Our crazy journeys. Some thinkers want to make philosophical or theological systems out of the good and bad, out of the polarities, the rats and doves, the antitheticals, pain and pleasure, perhaps an aesthetic, a morality, perhaps a life lesson, a pattern of order and disorder.

Currently I don’t. I don’t try to systematized life. I don’t make sense out of the paradoxes. I love the moments of beauty. This morning we did some FaceTiming with my daughter and son-in-law as they opened a box of gifts, beautiful hand-crafted little dresses, rompers, hats and tiny shoes my wife crafted for their little baby girl.
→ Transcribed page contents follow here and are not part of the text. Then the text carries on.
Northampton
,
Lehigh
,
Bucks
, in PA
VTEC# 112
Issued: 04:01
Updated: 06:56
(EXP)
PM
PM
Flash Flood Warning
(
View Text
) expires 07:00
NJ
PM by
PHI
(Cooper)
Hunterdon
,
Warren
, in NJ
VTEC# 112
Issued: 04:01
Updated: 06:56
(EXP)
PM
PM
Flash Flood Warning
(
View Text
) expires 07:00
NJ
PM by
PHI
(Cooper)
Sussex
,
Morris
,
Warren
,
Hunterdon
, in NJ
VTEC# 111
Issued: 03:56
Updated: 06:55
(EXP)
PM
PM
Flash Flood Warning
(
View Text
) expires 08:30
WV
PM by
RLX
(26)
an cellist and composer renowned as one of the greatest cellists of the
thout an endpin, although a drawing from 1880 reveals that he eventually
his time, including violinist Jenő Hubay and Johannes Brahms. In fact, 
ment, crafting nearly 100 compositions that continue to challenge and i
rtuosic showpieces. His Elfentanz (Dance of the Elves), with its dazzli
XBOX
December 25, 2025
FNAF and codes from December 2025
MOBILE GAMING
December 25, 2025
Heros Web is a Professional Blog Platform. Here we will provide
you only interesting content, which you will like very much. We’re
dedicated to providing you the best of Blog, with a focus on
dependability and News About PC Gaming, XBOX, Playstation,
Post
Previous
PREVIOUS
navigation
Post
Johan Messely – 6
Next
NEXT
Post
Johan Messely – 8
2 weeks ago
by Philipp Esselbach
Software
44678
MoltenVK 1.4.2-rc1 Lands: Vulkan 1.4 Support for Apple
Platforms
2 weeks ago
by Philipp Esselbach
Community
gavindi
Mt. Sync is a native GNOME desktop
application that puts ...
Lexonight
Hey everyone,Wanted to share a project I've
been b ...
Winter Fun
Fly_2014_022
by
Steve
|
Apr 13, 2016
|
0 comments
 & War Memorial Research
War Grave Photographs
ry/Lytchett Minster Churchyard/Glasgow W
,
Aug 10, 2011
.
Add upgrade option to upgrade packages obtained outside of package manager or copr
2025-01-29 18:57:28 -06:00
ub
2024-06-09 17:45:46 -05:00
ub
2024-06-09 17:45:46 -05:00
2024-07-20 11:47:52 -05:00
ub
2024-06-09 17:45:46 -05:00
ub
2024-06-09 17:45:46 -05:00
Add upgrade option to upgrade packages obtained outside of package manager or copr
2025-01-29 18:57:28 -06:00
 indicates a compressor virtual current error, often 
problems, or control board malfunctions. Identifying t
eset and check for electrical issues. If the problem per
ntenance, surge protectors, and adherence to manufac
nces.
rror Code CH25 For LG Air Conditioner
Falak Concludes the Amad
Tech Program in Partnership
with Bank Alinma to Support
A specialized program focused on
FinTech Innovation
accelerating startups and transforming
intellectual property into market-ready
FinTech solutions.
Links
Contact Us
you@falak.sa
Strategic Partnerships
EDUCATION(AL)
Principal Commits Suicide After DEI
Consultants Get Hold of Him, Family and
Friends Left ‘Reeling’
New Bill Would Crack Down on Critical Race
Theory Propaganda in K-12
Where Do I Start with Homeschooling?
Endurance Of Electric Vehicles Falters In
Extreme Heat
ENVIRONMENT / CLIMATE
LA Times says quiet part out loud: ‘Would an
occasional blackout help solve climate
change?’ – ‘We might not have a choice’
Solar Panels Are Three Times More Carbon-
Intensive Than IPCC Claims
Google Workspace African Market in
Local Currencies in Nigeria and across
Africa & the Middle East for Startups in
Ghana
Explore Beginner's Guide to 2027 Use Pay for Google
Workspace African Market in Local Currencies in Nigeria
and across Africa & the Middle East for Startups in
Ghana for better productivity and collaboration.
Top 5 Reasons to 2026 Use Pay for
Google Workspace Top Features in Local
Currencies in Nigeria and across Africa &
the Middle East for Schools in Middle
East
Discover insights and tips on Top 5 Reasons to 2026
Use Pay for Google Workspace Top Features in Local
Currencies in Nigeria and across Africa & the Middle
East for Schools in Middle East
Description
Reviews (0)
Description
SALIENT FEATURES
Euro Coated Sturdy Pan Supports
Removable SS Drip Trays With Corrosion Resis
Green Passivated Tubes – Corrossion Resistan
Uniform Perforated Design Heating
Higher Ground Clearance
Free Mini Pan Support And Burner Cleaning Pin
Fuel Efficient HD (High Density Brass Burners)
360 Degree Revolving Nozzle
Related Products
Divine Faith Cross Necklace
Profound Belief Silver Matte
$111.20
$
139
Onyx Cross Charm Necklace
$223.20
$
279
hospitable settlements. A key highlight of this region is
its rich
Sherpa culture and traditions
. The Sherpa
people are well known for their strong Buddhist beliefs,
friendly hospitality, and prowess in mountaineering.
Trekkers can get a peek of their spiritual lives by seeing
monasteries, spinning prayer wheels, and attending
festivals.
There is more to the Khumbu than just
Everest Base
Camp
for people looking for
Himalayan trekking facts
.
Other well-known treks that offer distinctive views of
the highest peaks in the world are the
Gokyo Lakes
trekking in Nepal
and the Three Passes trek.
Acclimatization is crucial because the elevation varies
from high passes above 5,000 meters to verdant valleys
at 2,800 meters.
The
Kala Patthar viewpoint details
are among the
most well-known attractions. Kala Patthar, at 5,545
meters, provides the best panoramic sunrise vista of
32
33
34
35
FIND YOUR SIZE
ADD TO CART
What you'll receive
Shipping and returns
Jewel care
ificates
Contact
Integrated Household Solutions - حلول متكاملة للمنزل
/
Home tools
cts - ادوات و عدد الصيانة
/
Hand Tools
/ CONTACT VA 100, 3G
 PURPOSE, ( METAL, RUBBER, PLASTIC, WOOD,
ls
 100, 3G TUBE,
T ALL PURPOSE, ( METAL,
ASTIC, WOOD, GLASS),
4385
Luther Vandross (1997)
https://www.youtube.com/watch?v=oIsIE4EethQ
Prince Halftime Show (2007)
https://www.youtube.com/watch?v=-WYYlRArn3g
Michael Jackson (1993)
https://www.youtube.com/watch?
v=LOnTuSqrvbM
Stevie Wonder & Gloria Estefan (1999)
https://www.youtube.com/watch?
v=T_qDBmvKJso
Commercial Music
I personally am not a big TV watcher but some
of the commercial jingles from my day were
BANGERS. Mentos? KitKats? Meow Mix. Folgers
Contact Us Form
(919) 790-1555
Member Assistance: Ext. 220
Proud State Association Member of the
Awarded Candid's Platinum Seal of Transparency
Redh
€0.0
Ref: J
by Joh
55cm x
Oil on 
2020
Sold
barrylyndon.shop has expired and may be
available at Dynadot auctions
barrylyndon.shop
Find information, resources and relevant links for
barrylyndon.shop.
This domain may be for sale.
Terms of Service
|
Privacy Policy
And I grieve the moments of isolation and pain, face down on the bed in my room, shut off by mind-numbing pain from friends and family, unable to take in the wonders of our world, lost in a wilderness I journeyed into unaware of what I might find there — or not.

What to do? I’ll leave it to God with no offense for what has been seen along the way, and no offense for what was not seen, and grateful for the occasional lovelies that flew within range of sight and the moments to enjoy them.

I just finished James Mathiesen’s book Snow Leopard. He trekked deep in to the Himalayas to see the beautiful snow leopard. He didn’t — see it. But the elusive cats probably saw him. He left concluding that some things are best not seen.

We trek. We look. We see. We don’t. We’re watched over by God. It’s life, it’s beautiful, and not so much sometimes, all in the same journey.